» **Text shown**:

---------------

Cover Image: Text and Truth

Text and Truth:
Redefining Biblical Theology

Francis Watson (T&T Clark, 1997)

Blurb Review by Ted M. Dorman

Review by Ted M. Dorman

Francis Watson picks up where he left off in his 1994 volume Text, Church and World (reviewed in JETS 40 [1997] 148-150) by defining Biblical theology as "a theological, hermeneutical and exegetical discipline" wherein the "hermeneutical and exegetical disciplines are placed at the disposal of the overriding theological concern." Specifically, he "seeks to dismantle the barriers that at present separate biblical scholarship from Christian theology" (p. vii).

Watson's chief concern is that modern scholarship's division of Biblical interpretation into "three autonomous interpretive communities" (OT studies, NT studies, and systematic theology) is "ideologically motivated" (p. 6) and "systematically distorts their subject matter" (p. 7). For Watson, that subject-matter is the God of the gospel revealed in Jesus Christ, as witnessed to by the Christian canonical Scriptures. To isolate Biblical studies from theological concerns, as is the practice of modern historical-critical methodology, may produce helpful individual insights into the texts but results in an overall falsification of what the Bible is all about.

Following an introductory chapter, Watson divides his work into two parts: "Studies in Theological Hermeneutics" (pp. 33-176) and "The Old Testament in Christological Perspective" (pp. 179-329). The first part seeks to underscore the relationship between the Biblical text and its subject matter. For Watson, there is no truth without text (hence the book's title). Jesus is not found somewhere behind the Biblical text, as per the historical-critical tradition, but rather is inextricably bound up with the Biblical witness. Nor is Jesus merely part of a "narrative" and thus confined to "intratextual" or "fictive" status. Rather, the Biblical narrative points beyond itself to the extratextual history of Jesus (chap. 1). Furthermore, the Biblical narrative speaks with a "single sense," and not a "multiplicity of voices," as per deconstructive literary theories such as those of F. Kermode (chap. 2).

---------------

» **Data supplied**:
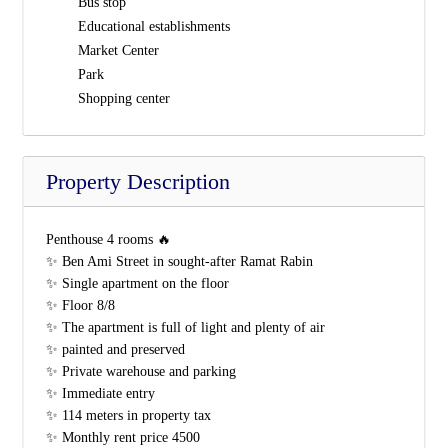
Bus stop
Educational establishments
Market Center
Park
Shopping center
Property Description
Penthouse 4 rooms 🔥
✨ Ben Ami Street in sought-after Ramat Rabin
✨ Single apartment on the floor
✨ Floor 8/8
✨ The apartment is full of light and plenty of air
✨ painted and preserved
✨ Private warehouse and parking
✨ Immediate entry
✨ 114 meters in property tax
✨ Monthly rent price 4500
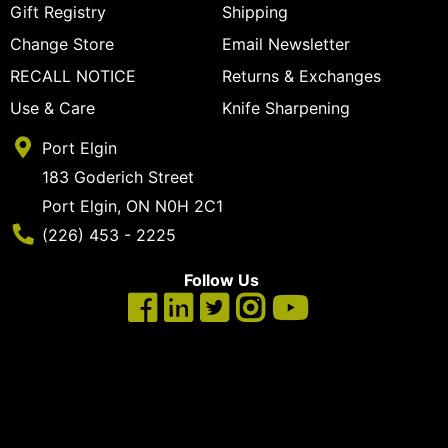
Gift Registry
Shipping
Change Store
Email Newsletter
RECALL NOTICE
Returns & Exchanges
Use & Care
Knife Sharpening
Port Elgin
183 Goderich Street
Port Elgin, ON N0H 2C1
Phone Number
(226) 453 - 2225
Follow Us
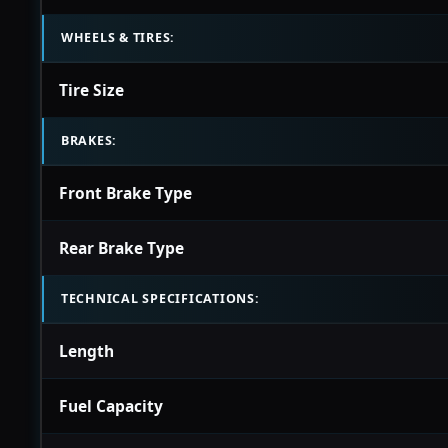
WHEELS & TIRES:
Tire Size
BRAKES:
Front Brake Type
Rear Brake Type
TECHNICAL SPECIFICATIONS:
Length
Fuel Capacity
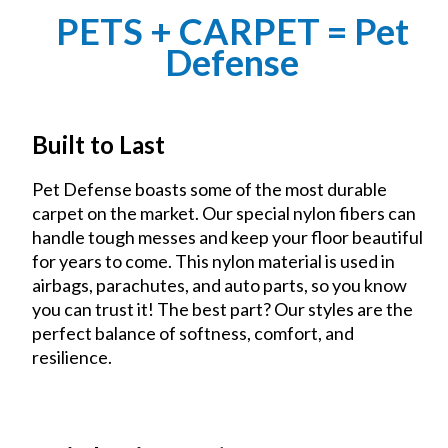
PETS + CARPET = Pet
Defense
Built to Last
Pet Defense boasts some of the most durable
carpet on the market. Our special nylon fibers can
handle tough messes and keep your floor beautiful
for years to come. This nylon material is used in
airbags, parachutes, and auto parts, so you know
you can trust it! The best part? Our styles are the
perfect balance of softness, comfort, and
resilience.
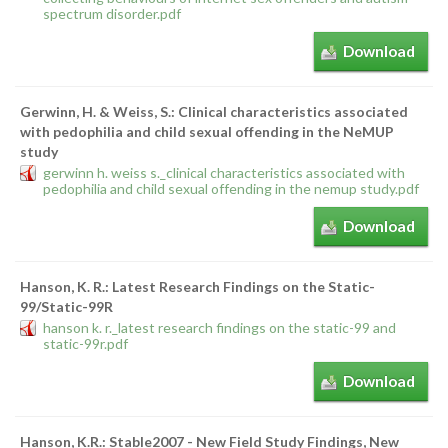
spectrum disorder.pdf
Download
Gerwinn, H. & Weiss, S.: Clinical characteristics associated
with pedophilia and child sexual offending in the NeMUP
study
gerwinn h. weiss s._clinical characteristics associated with
pedophilia and child sexual offending in the nemup study.pdf
Download
Hanson, K. R.: Latest Research Findings on the Static-
99/Static-99R
hanson k. r._latest research findings on the static-99 and
static-99r.pdf
Download
Hanson, K.R.: Stable2007 - New Field Study Findings, New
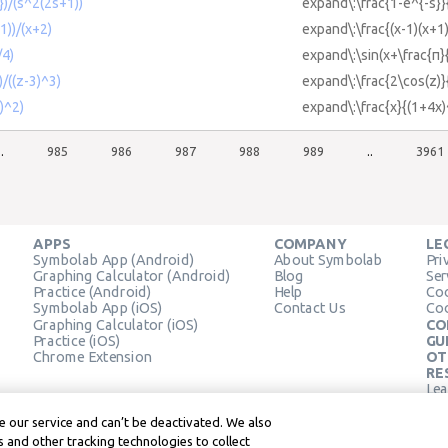
})/(s^2(2s+1))
expand\:\frac{1-e^{-s}}
1))/(x+2)
expand\:\frac{(x-1)(x+1
/4)
expand\:\sin(x+\frac{π}
/((z-3)^3)
expand\:\frac{2\cos(z)}
)^2)
expand\:\frac{x}{(1+4x)
..
985
986
987
988
989
..
3961
APPS
COMPANY
LE
Symbolab App (Android)
About Symbolab
Pri
Graphing Calculator (Android)
Blog
Ser
Practice (Android)
Help
Coo
Symbolab App (iOS)
Contact Us
Coo
Graphing Calculator (iOS)
CO
Practice (iOS)
GU
Chrome Extension
OT
RE
Lea
Lea
 our service and can’t be deactivated. We also
 and other tracking technologies to collect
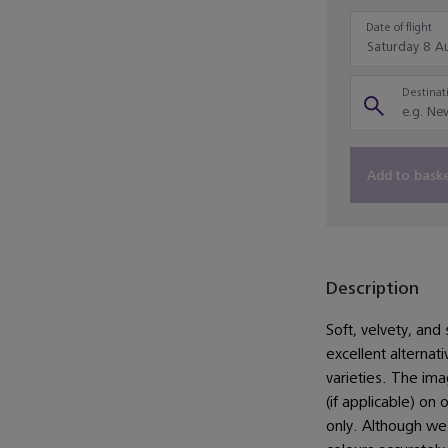
Date of flight
Destinati
Add to bask
Description
Soft, velvety, and 
excellent alternat
varieties. The im
(if applicable) on 
only. Although we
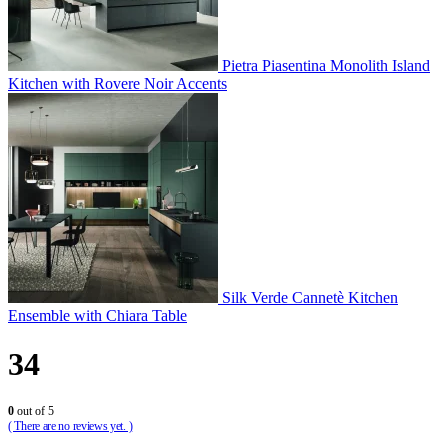
Pietra Piasentina Monolith Island
Kitchen with Rovere Noir Accents
Silk Verde Cannetè Kitchen
Ensemble with Chiara Table
34
0
out of 5
( There are no reviews yet. )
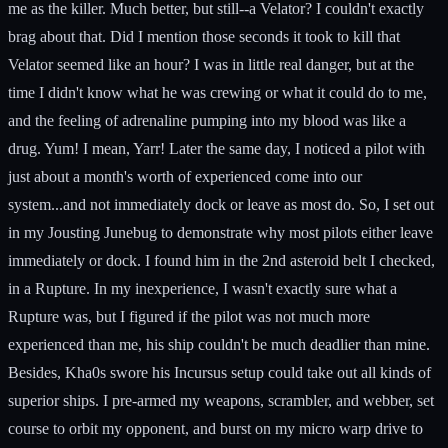
me as the killer. Much better, but still--a Velator? I couldn't exactly
brag about that. Did I mention those seconds it took to kill that
Velator seemed like an hour? I was in little real danger, but at the
time I didn't know what he was crewing or what it could do to me,
and the feeling of adrenaline pumping into my blood was like a
drug. Yum! I mean, Yarr! Later the same day, I noticed a pilot with
just about a month's worth of experienced come into our
system...and not immediately dock or leave as most do. So, I set out
in my Jousting Junebug to demonstrate why most pilots either leave
immediately or dock. I found him in the 2nd asteroid belt I checked,
in a Rupture. In my inexperience, I wasn't exactly sure what a
Rupture was, but I figured if the pilot was not much more
experienced than me, his ship couldn't be much deadlier than mine.
Besides, Kha0s swore his Incursus setup could take out all kinds of
superior ships. I pre-armed my weapons, scrambler, and webber, set
course to orbit my opponent, and burst on my micro warp drive to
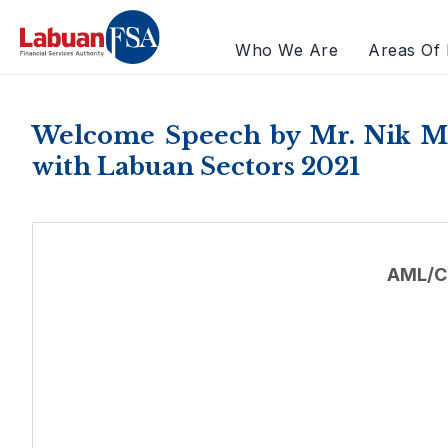
Who We Are
Areas Of 
Welcome Speech by Mr. Nik M
with Labuan Sectors 2021
AML/C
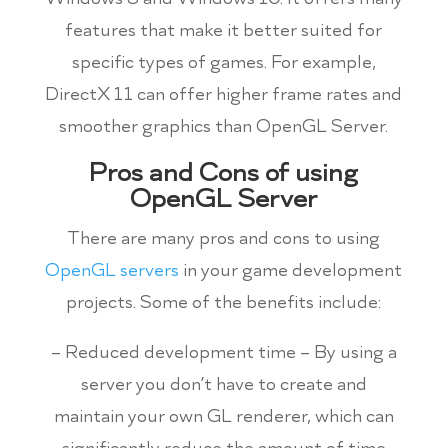
features that make it better suited for
specific types of games. For example,
DirectX 11 can offer higher frame rates and
smoother graphics than OpenGL Server.
Pros and Cons of using
OpenGL Server
There are many pros and cons to using
OpenGL servers
in your game development
projects. Some of the benefits include:
– Reduced development time – By using a
server you don’t have to create and
maintain your own GL renderer, which can
significantly reduce the amount of time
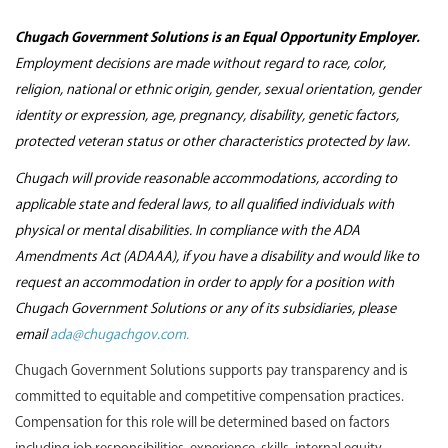
Chugach Government Solutions is an Equal Opportunity Employer.
Employment decisions are made without regard to race, color,
religion, national or ethnic origin, gender, sexual orientation, gender
identity or expression, age, pregnancy, disability, genetic factors,
protected veteran status or other characteristics protected by law.
Chugach will provide reasonable accommodations, according to
applicable state and federal laws, to all qualified individuals with
physical or mental disabilities. In compliance with the ADA
Amendments Act (ADAAA), if you have a disability and would like to
request an accommodation in order to apply for a position with
Chugach Government Solutions or any of its subsidiaries, please
email
ada@chugachgov.com.
Chugach Government Solutions supports pay transparency and is
committed to equitable and competitive compensation practices.
Compensation for this role will be determined based on factors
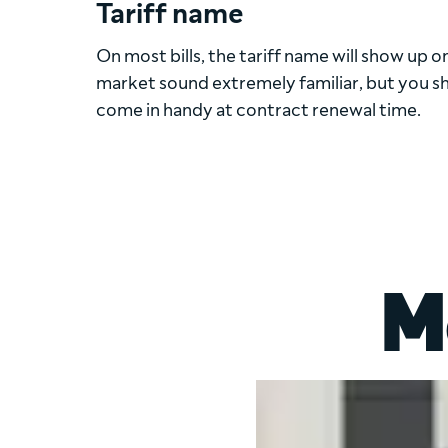
Tariff name
On most bills, the tariff name will show up on 
market sound extremely familiar, but you shou
come in handy at contract renewal time.
M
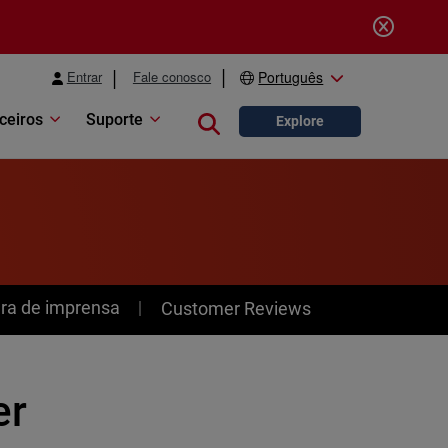
Entrar
Fale conosco
Português
ceiros
Suporte
Close search
Explore
ra de imprensa
Customer Reviews
er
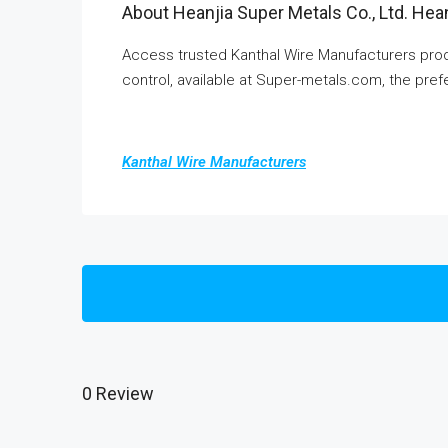
About Heanjia Super Metals Co., Ltd. Hean
Access trusted Kanthal Wire Manufacturers produ
control, available at Super-metals.com, the prefe
Kanthal Wire Manufacturers
0 Review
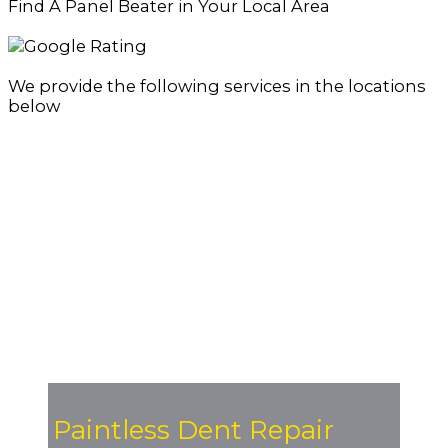
Find A Panel Beater in Your Local Area
We provide the following services in the locations
below
Paintless Dent Repair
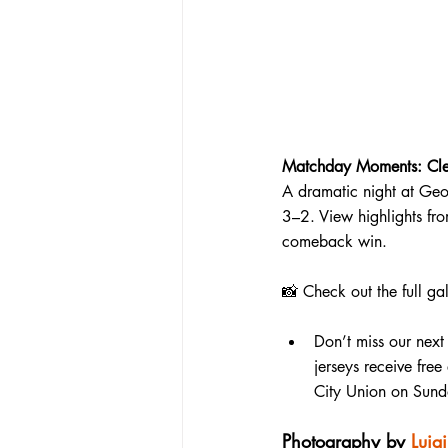
Matchday Moments: Cleve
A dramatic night at Geo
3–2. View highlights fr
comeback win.
📸 
Check out the full ga
Don’t miss our next
jerseys receive fre
City Union on Sund
Photography by 
Luig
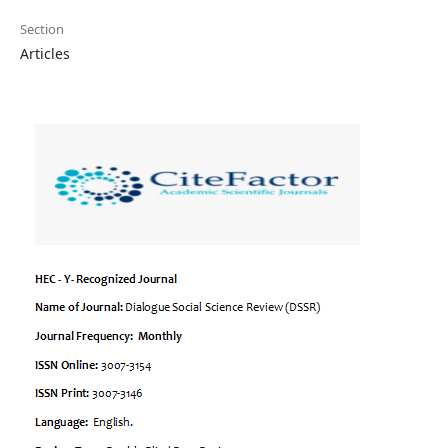
Section
Articles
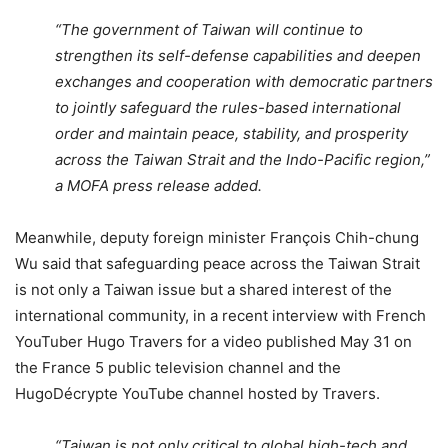
“The government of Taiwan will continue to
strengthen its self-defense capabilities and deepen
exchanges and cooperation with democratic partners
to jointly safeguard the rules-based international
order and maintain peace, stability, and prosperity
across the Taiwan Strait and the Indo-Pacific region,”
a MOFA press release added.
Meanwhile, deputy foreign minister François Chih-chung
Wu said that safeguarding peace across the Taiwan Strait
is not only a Taiwan issue but a shared interest of the
international community, in a recent interview with French
YouTuber Hugo Travers for a video published May 31 on
the France 5 public television channel and the
HugoDécrypte YouTube channel hosted by Travers.
“Taiwan is not only critical to global high-tech and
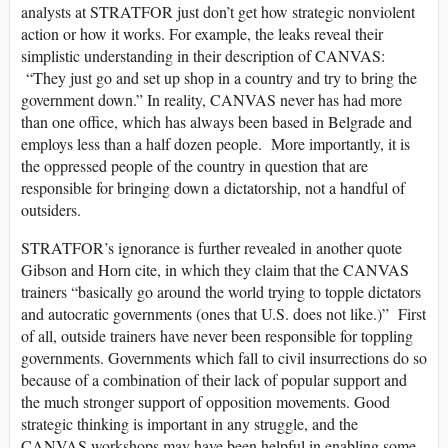
analysts at STRATFOR just don’t get how strategic nonviolent
action or how it works. For example, the leaks reveal their
simplistic understanding in their description of CANVAS:
“They just go and set up shop in a country and try to bring the
government down.” In reality, CANVAS never has had more
than one office, which has always been based in Belgrade and
employs less than a half dozen people. More importantly, it is
the oppressed people of the country in question that are
responsible for bringing down a dictatorship, not a handful of
outsiders.
STRATFOR’s ignorance is further revealed in another quote
Gibson and Horn cite, in which they claim that the CANVAS
trainers “basically go around the world trying to topple dictators
and autocratic governments (ones that U.S. does not like.)” First
of all, outside trainers have never been responsible for toppling
governments. Governments which fall to civil insurrections do so
because of a combination of their lack of popular support and
the much stronger support of opposition movements. Good
strategic thinking is important in any struggle, and the
CANVAS workshops may have been helpful in enabling some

---------------

» **Using the information**:
1) For the review of Text and Truth, state whether each statement agrees with it. Answer yes or no and quote the deciding words of the review. (a) Watson's earlier volume Text, Church and World appeared in 1994. (b) The review places the second part of the book on pages 33-176. (c) The review reports that Watson locates Jesus somewhere behind the Biblical text.
2) Type out the review of Text and Truth, everything from "Watson's chief concern" down to "is all about.".
3) Extend the review of Francis Watson's Text and Truth, picking up after its last sentence.
The records have no connection with the review of Text and Truth.

» **Answers below**:
1)
(a) Yes: "his 1994 volume Text, Church and World"
(b) No: "The Old Testament in Christological Perspective" (pp. 179-329)
(c) No: "Jesus is not found somewhere behind the Biblical text"

2)
Watson's chief concern is that modern scholarship's division of Biblical interpretation into "three autonomous interpretive communities" (OT studies, NT studies, and systematic theology) is "ideologically motivated" (p. 6) and "systematically distorts their subject matter" (p. 7). For Watson, that subject-matter is the God of the gospel revealed in Jesus Christ, as witnessed to by the Christian canonical Scriptures. To isolate Biblical studies from theological concerns, as is the practice of modern historical-critical methodology, may produce helpful individual insights into the texts but results in an overall falsification of what the Bible is all about.

3)
Watson continues his polemic against radical deconstructivism in chap. 3 by affirming "unfashionable concepts" such as "literal sense," "authorial intention," and "objective interpretation." Such "current hermeneutical dogmas" should be rejected not merely for reasons of incoherence, but primarily "because they conflict with the dogmas held to be foundational to orthodox Christian faith, and because, in the light of that conflict, certain inherent problems and implausibilities come to light" (p. 97; emphasis Watson). Having set forth the Augustinian/Anselmian fides quaerens intellectum as his fundamental approach, he nevertheless spends most of the chapter affirming traditional literary theories, such as those of E. D. Hirsch (p. 125 n. 7), by appeals to common-ground arguments rather than the theological a priori he has previously articulated.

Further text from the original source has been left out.